All of this is to say: I'm bullish on "LLMs as coding assistants" but - for the moment - remain bearish on "LLMs as replacement for a software engineer".

If your job gets replaced by an LLM, then you are probably not active on a level that has you reading Hacker News.

I'm sure more evolved LLMs will begin to replace jobs soon, but it will mostly be the low hanging fruit. By the time it gets to what I'm doing we'll be in Wall-E floating chair [1] ubi territory.

[1] https://youtu.be/s-kdRdzxdZQ

Your problems might be more complex, but it helped me, a noob programmer with 6 months of experience, launch a full fledged product that I now charge people real money for. Practically all the code was written by GPT-4.

Can this product scale to 10M users? No clue. Does it have all the features that I wanted? Not yet. But is it live, usable, useful and profitable?

Absolutely.

Would be cool to detail what “full fledged product” chatgpt wrote for you.
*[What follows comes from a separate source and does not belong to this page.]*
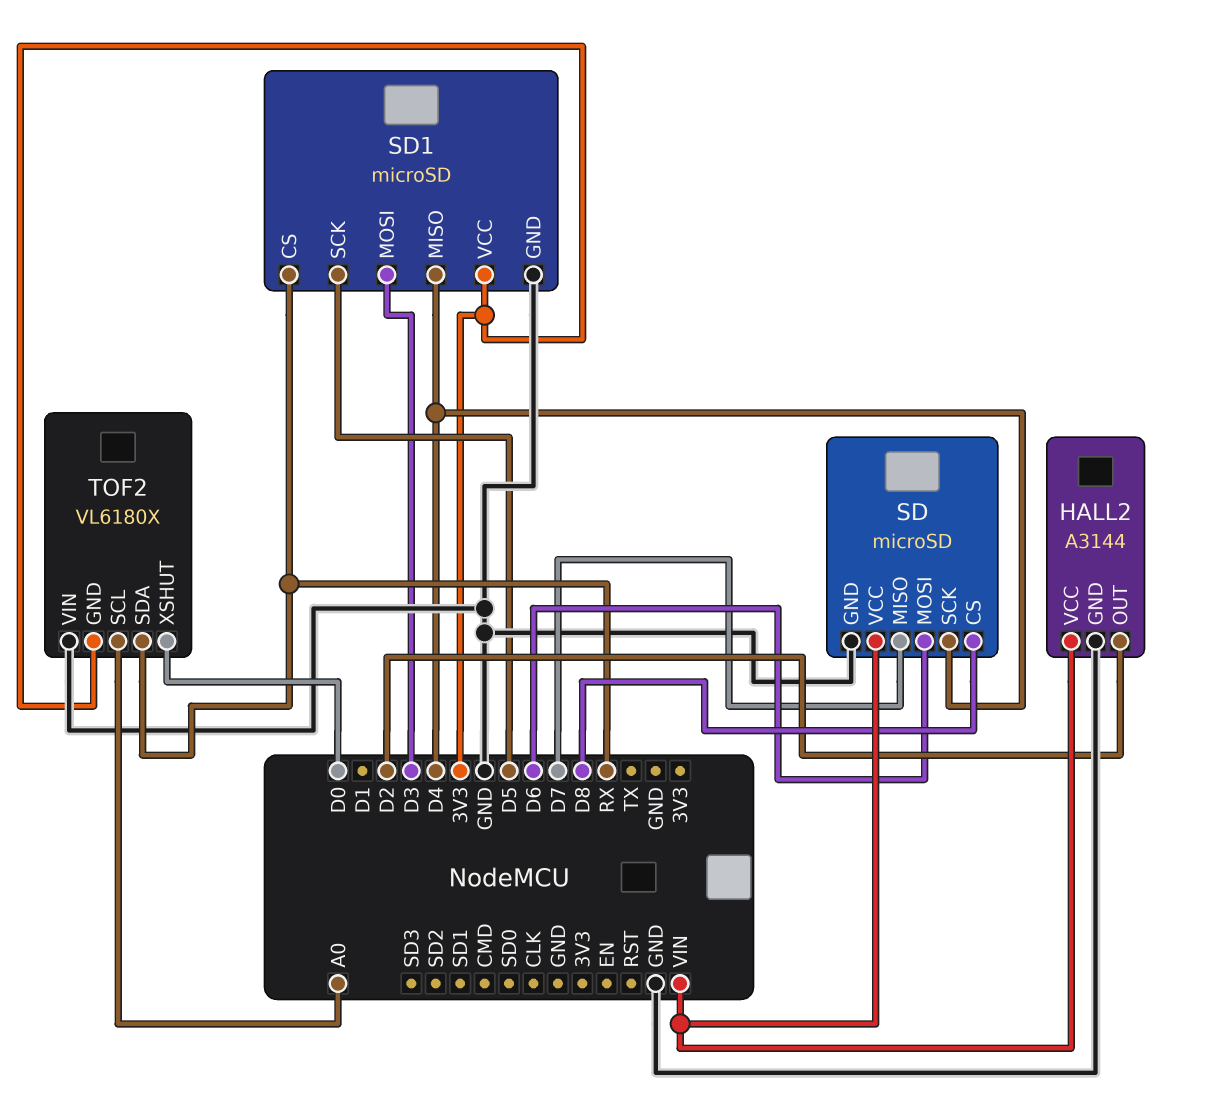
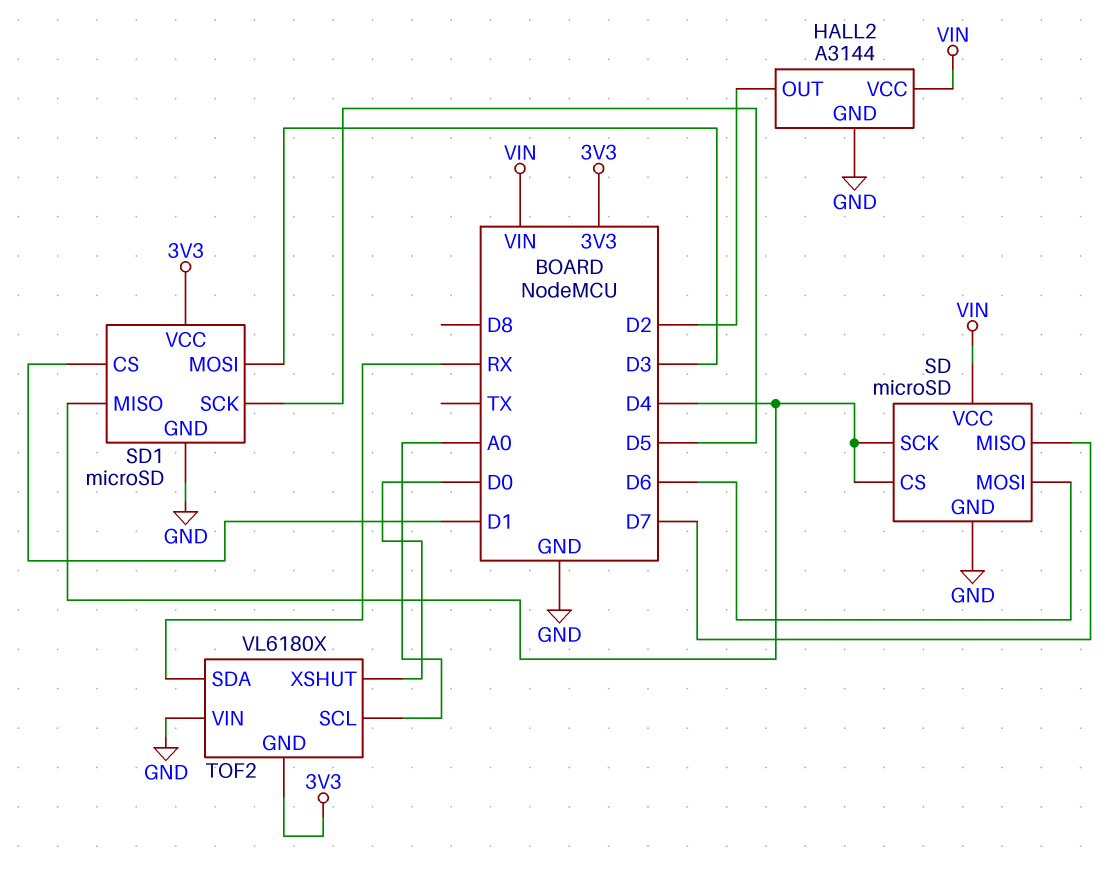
SD pin CS: D8 -> D4
SD1 pin CS: RX -> D1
Usually these statements are vague and never reveal what exactly the product or code are, and when they aren’t it turns out that the author is not exactly a “noob” and the code wasn’t entirely written by chatgpt and is not more than the equivalent of a google search.
Hopefully you’re more sure about whether it’s secure or not.
All while actually useful AIs keep advancing, but nobody is paying attention.

E.g. I think not even Gartner is talking about automatic IT environment configuration and monitoring anymore.

> but it hasn't really been able to solve any actual problems that I have.

This is so foreign to me as someone who has become dependent on LLM's

I have to assume they are simply misusing the tool (or work in a very specific niche that somehow doesn't benefit from it).

Does it solve problems for me? No, not really - but it's a huge productivity booster in helping me find solutions.

Most people who dismiss AI have simply used GPT-3.5 or some crappy model on huggingface and concluded that AI is useless.
Not my case though. Oddly enough i find 3.5 more accurate in some cases.
What LLM are you using? I use ChatGPT and StableDiffusion semiregularly. Maybe I just suck at prompts, I find them very hit and miss, even for very simple tasks.